======== RECORDS SUPPLIED
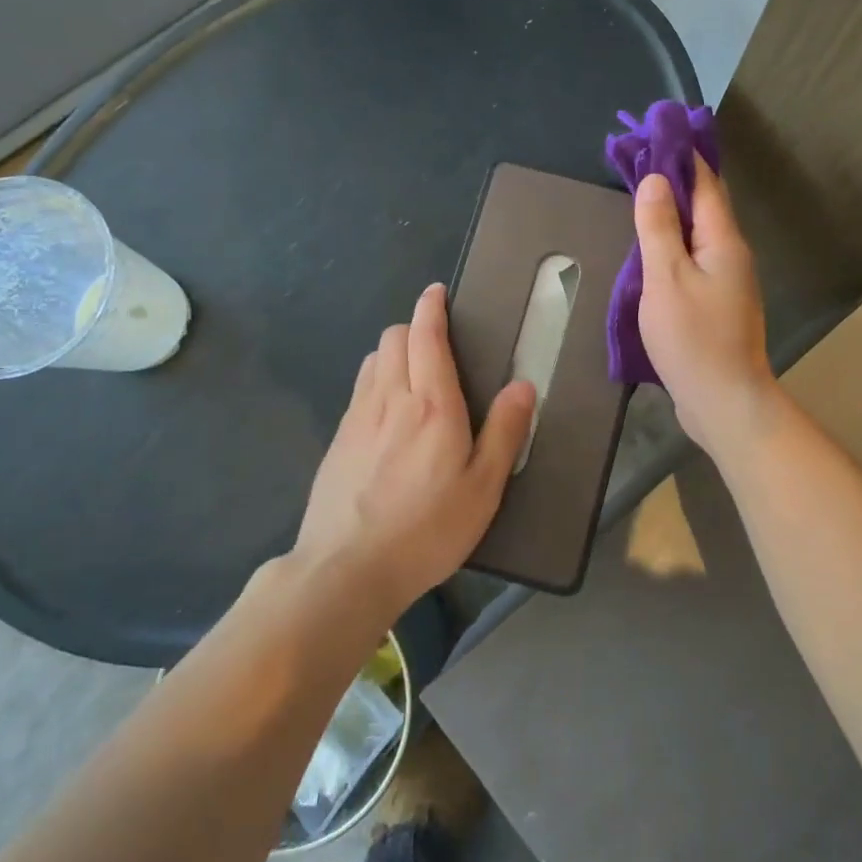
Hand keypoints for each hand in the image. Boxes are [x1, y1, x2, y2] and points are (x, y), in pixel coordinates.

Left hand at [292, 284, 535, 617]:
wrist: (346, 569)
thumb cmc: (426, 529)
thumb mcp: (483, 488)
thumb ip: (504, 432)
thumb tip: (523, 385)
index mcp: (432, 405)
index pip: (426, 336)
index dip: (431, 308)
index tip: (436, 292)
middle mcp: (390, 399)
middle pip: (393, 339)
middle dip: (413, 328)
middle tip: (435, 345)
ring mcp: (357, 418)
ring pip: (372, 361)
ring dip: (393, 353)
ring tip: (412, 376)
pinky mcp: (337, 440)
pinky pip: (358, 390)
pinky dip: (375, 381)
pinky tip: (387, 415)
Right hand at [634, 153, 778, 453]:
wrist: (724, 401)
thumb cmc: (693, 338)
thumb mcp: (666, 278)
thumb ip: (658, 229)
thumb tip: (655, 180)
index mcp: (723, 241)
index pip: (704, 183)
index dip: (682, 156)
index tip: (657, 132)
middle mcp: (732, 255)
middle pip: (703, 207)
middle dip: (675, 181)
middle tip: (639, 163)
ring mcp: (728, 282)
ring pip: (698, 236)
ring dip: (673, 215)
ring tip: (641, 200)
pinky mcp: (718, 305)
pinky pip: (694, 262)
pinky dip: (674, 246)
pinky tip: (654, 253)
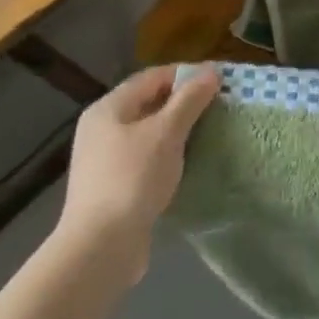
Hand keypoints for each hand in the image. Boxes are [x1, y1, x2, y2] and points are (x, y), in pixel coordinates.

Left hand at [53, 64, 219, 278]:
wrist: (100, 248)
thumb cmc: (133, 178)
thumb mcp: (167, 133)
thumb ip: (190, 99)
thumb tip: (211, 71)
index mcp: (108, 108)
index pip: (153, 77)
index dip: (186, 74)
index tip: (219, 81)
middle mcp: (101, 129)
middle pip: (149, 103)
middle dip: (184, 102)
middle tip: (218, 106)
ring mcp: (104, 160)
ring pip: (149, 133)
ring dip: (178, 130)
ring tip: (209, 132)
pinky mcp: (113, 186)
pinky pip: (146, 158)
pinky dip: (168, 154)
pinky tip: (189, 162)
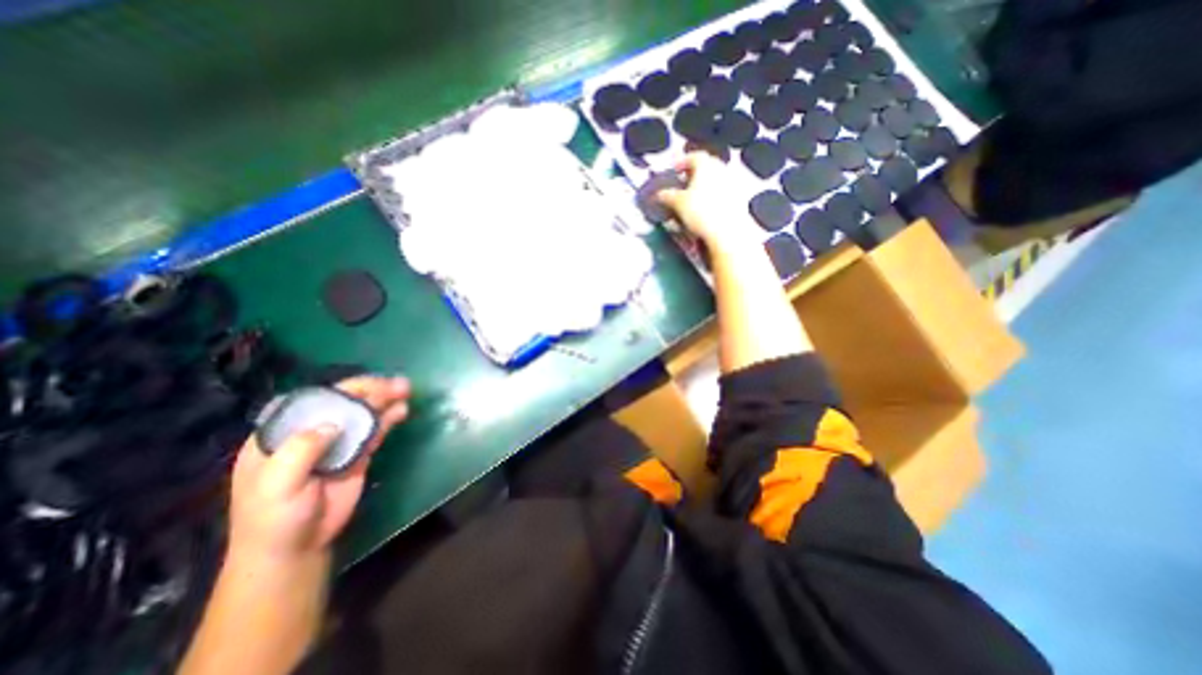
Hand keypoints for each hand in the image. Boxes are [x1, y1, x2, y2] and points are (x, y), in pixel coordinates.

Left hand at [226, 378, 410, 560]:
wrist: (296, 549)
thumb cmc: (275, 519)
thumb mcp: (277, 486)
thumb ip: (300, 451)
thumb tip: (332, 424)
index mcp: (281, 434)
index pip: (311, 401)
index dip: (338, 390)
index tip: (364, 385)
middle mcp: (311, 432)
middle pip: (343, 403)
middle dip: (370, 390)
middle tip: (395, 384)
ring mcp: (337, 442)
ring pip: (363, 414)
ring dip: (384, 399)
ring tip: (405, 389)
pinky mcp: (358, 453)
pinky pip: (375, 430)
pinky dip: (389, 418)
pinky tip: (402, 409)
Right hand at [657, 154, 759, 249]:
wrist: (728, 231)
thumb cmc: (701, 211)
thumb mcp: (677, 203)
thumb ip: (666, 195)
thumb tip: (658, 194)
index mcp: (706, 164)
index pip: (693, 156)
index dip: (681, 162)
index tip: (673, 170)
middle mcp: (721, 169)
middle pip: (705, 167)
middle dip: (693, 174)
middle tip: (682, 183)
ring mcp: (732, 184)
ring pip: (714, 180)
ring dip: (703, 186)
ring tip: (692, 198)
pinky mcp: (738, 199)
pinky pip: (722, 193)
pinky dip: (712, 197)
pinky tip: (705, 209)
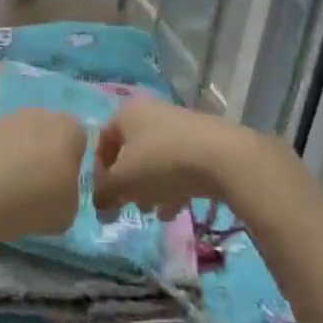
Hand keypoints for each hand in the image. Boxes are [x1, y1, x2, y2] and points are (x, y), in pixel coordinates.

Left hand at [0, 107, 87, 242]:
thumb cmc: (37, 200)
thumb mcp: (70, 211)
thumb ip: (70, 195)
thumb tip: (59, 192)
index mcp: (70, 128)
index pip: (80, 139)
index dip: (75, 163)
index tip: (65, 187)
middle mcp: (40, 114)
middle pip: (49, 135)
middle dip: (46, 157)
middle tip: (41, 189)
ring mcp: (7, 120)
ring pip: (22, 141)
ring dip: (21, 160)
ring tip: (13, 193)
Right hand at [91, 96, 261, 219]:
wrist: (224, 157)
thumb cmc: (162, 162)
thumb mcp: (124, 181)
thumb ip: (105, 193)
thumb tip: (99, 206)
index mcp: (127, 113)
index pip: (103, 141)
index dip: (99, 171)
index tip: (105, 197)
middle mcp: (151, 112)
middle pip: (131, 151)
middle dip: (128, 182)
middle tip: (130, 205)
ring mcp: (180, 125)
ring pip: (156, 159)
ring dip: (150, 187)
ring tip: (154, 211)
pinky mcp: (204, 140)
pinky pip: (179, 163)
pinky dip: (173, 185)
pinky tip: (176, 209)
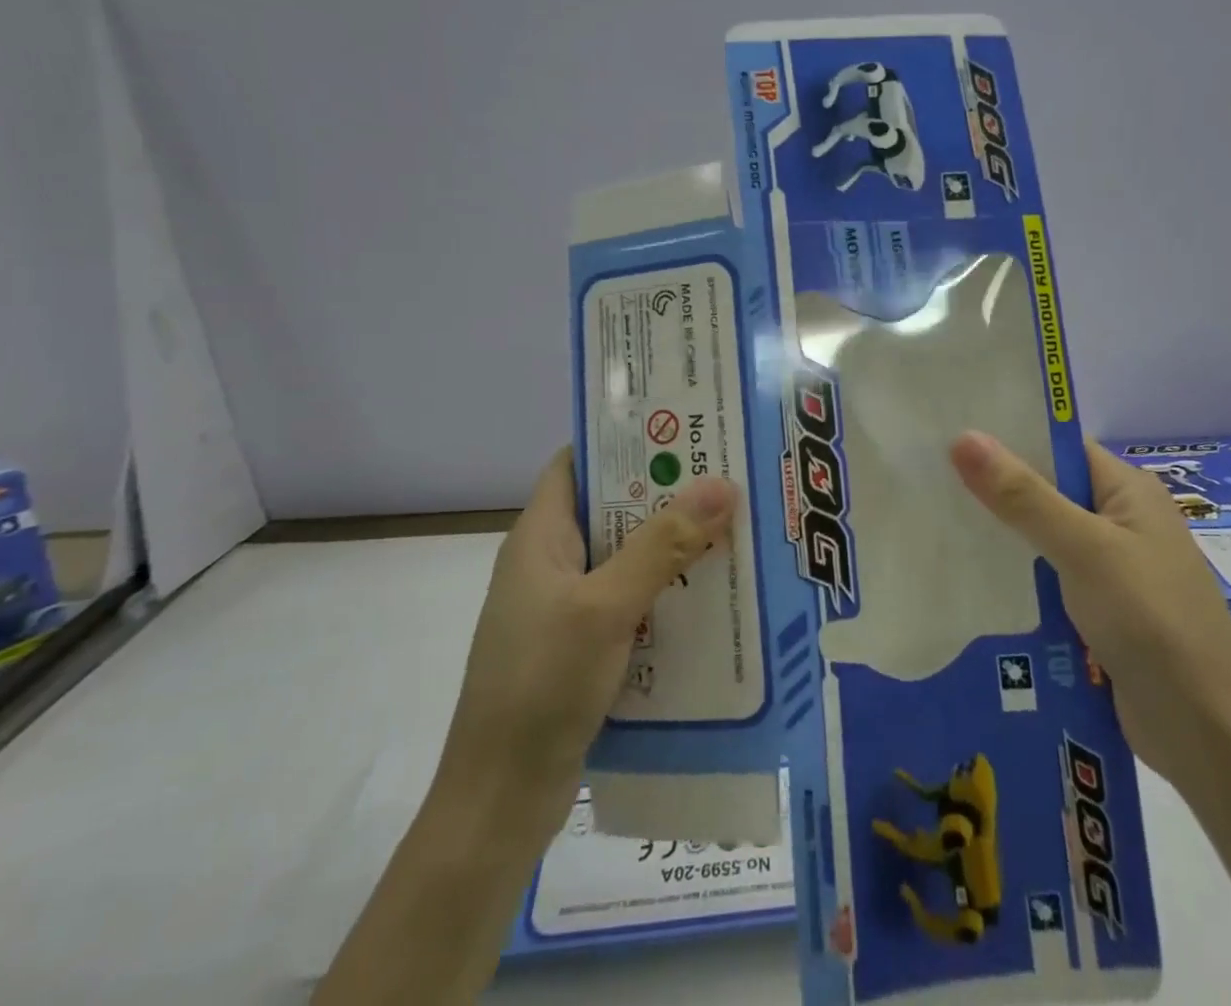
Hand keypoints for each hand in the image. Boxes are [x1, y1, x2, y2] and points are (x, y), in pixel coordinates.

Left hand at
================
======== RECORDS SUPPLIED
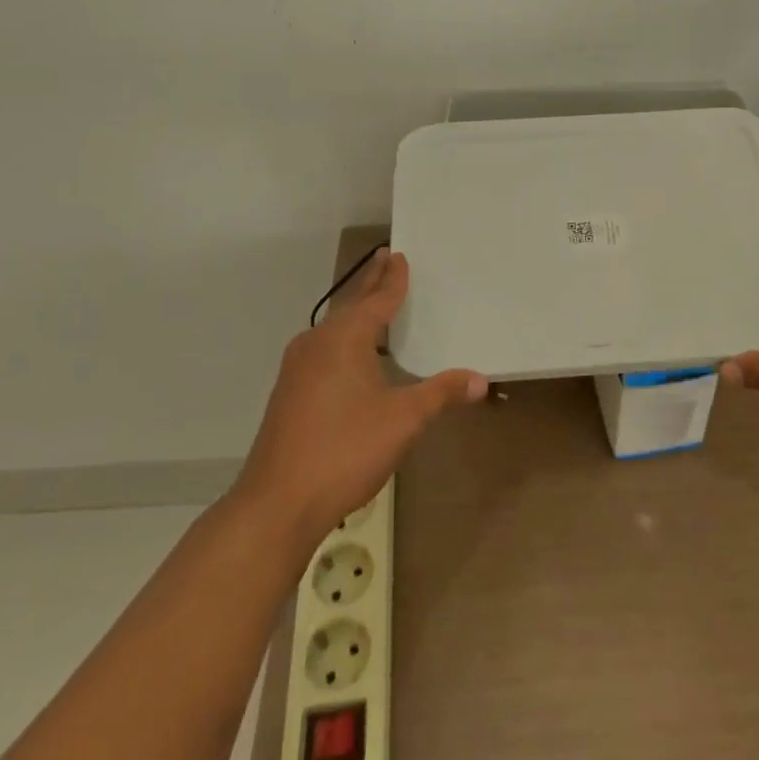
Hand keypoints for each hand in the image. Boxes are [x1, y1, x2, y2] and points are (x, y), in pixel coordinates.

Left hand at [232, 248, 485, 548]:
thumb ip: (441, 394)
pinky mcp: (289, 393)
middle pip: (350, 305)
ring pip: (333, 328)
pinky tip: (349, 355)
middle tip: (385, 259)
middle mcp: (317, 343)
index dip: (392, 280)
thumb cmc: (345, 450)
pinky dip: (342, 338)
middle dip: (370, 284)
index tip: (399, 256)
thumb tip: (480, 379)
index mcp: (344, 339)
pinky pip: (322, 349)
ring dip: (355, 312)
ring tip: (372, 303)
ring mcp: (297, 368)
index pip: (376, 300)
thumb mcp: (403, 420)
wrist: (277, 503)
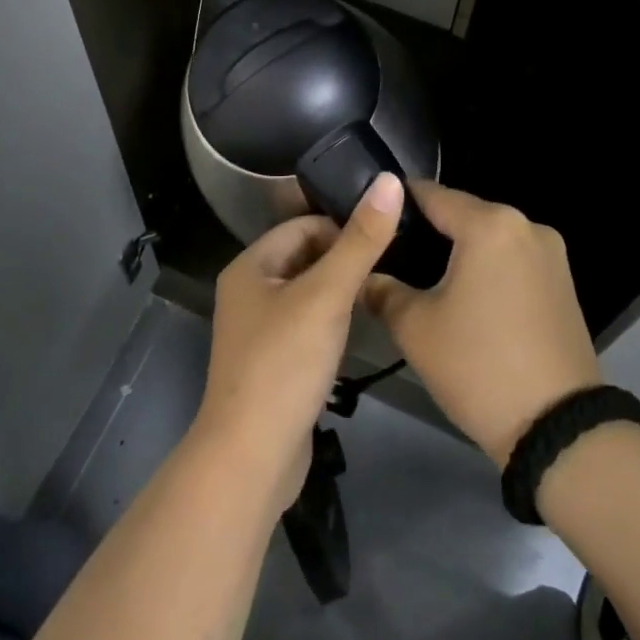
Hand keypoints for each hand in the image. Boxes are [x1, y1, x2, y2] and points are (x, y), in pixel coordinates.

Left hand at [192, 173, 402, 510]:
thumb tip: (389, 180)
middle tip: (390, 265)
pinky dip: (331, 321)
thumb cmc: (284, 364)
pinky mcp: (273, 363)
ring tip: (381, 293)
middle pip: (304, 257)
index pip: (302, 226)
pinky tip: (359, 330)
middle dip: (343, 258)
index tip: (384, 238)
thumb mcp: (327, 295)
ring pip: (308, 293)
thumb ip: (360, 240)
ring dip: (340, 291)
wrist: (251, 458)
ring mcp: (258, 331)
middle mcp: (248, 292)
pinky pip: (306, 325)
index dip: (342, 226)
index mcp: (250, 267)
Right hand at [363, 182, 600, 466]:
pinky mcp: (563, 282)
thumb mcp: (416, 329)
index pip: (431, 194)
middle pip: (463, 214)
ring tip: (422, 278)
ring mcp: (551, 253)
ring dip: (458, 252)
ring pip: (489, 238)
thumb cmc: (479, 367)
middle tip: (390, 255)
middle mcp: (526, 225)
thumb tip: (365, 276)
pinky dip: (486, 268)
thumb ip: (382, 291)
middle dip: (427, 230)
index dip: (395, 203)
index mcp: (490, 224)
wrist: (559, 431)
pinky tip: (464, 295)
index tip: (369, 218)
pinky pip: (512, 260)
================
## AIM OF THE EXERCISE
Only the lines above from the line containing "index dip: (338, 390)" through the line containing "pinky dip: (389, 418)" should be retyped, exactly and with both ends included.

## RESULT OF THIS TASK
index dip: (338, 390)
index tip: (364, 385)
middle mcp: (311, 432)
middle pip: (343, 403)
middle dip: (370, 390)
middle tip: (395, 384)
ring mcp: (337, 442)
ring pip: (363, 414)
ring dip: (384, 399)
ring tip: (405, 389)
pinky mcp: (358, 453)
pinky pip: (375, 430)
pinky dip: (389, 418)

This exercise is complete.